## The problem
In the entries below, which lines run from the one containing "## Requirements for" to the one containing "- Intermediate CA certificate"? Copy exactly those lines, ends included, and no others.

[Collection entries]
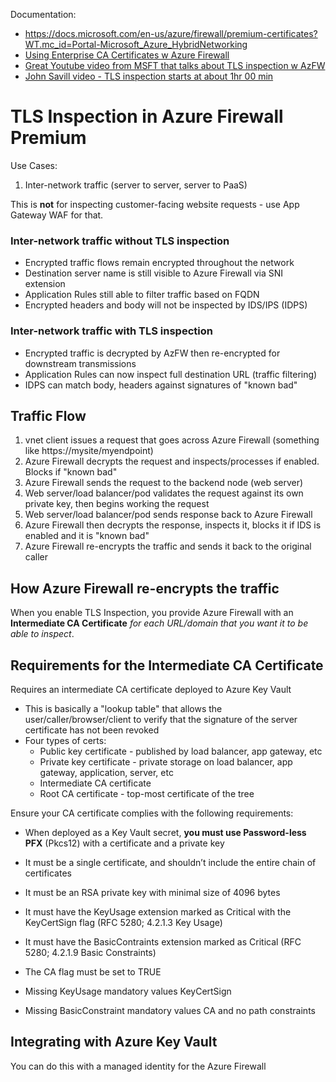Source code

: Documentation: 
- https://docs.microsoft.com/en-us/azure/firewall/premium-certificates?WT.mc_id=Portal-Microsoft_Azure_HybridNetworking
- [Using Enterprise CA Certificates w Azure Firewall](https://docs.microsoft.com/en-us/azure/firewall/premium-deploy-certificates-enterprise-ca)
- [Great Youtube video from MSFT that talks about TLS inspection w AzFW](https://www.youtube.com/watch?v=A-hWyZZsFVY)
- [John Savill video - TLS inspection starts at about 1hr 00 min](https://www.youtube.com/watch?v=JiUerkqyW0g)

# TLS Inspection in Azure Firewall Premium

Use Cases:
1. Inter-network traffic (server to server, server to PaaS)

This is **not** for inspecting customer-facing website requests - use App Gateway WAF for that.

### Inter-network traffic without TLS inspection

- Encrypted traffic flows remain encrypted throughout the network
- Destination server name is still visible to Azure Firewall via SNI extension
- Application Rules still able to filter traffic based on FQDN
- Encrypted headers and body will not be inspected by IDS/IPS (IDPS)

### Inter-network traffic with TLS inspection
- Encrypted traffic is decrypted by AzFW then re-encrypted for downstream transmissions
- Application Rules can now inspect full destination URL (traffic filtering)
- IDPS can match body, headers against signatures of "known bad"

## Traffic Flow

1. vnet client issues a request that goes across Azure Firewall (something like https://mysite/myendpoint)
2. Azure Firewall decrypts the request and inspects/processes if enabled. Blocks if "known bad"
3. Azure Firewall sends the request to the backend node (web server)
4. Web server/load balancer/pod validates the request against its own private key, then begins working the request
5. Web server/load balancer/pod sends response back to Azure Firewall
6. Azure Firewall then decrypts the response, inspects it, blocks it if IDS is enabled and it is "known bad"
7. Azure Firewall re-encrypts the traffic and sends it back to the original caller

## How Azure Firewall re-encrypts the traffic

When you enable TLS Inspection, you provide Azure Firewall with an **Intermediate CA Certificate** *for each URL/domain that you want it to be able to inspect*. 

## Requirements for the Intermediate CA Certificate

Requires an intermediate CA certificate deployed to Azure Key Vault
   - This is basically a "lookup table" that allows the user/caller/browser/client to verify that the signature of the server certificate has not been revoked
   - Four types of certs:
       - Public key certificate - published by load balancer, app gateway, etc
       - Private key certificate - private storage on load balancer, app gateway, application, server, etc
       - Intermediate CA certificate
       - Root CA certificate - top-most certificate of the tree

Ensure your CA certificate complies with the following requirements:
- When deployed as a Key Vault secret, **you must use Password-less PFX** (Pkcs12) with a certificate and a private key
- It must be a single certificate, and shouldn’t include the entire chain of certificates
- It must be an RSA private key with minimal size of 4096 bytes
- It must have the KeyUsage extension marked as Critical with the KeyCertSign flag (RFC 5280; 4.2.1.3 Key Usage)
- It must have the BasicContraints extension marked as Critical (RFC 5280; 4.2.1.9 Basic Constraints)
- The CA flag must be set to TRUE

 - Missing KeyUsage mandatory values KeyCertSign
 - Missing BasicConstraint mandatory values CA and no path constraints

## Integrating with Azure Key Vault

You can do this with a managed identity for the Azure Firewall
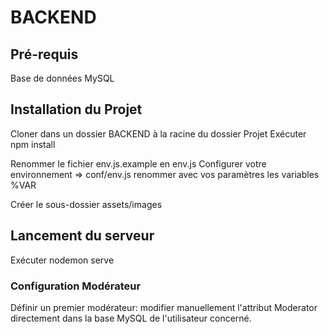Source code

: # BACKEND

## Pré-requis
Base de données MySQL

## Installation du Projet
Cloner dans un dossier BACKEND à la racine du dossier Projet
Exécuter 
    npm install

Renommer le fichier env.js.example en env.js
Configurer votre environnement => conf/env.js
    renommer avec vos paramètres les variables %VAR

Créer le sous-dossier assets/images

## Lancement du serveur
Exécuter
    nodemon serve

### Configuration Modérateur
Définir un premier modérateur:
 modifier manuellement l'attribut Moderator directement dans la base MySQL
 de l'utilisateur concerné.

## Your response
## Requirements for the Intermediate CA Certificate

Requires an intermediate CA certificate deployed to Azure Key Vault
   - This is basically a "lookup table" that allows the user/caller/browser/client to verify that the signature of the server certificate has not been revoked
   - Four types of certs:
       - Public key certificate - published by load balancer, app gateway, etc
       - Private key certificate - private storage on load balancer, app gateway, application, server, etc
       - Intermediate CA certificate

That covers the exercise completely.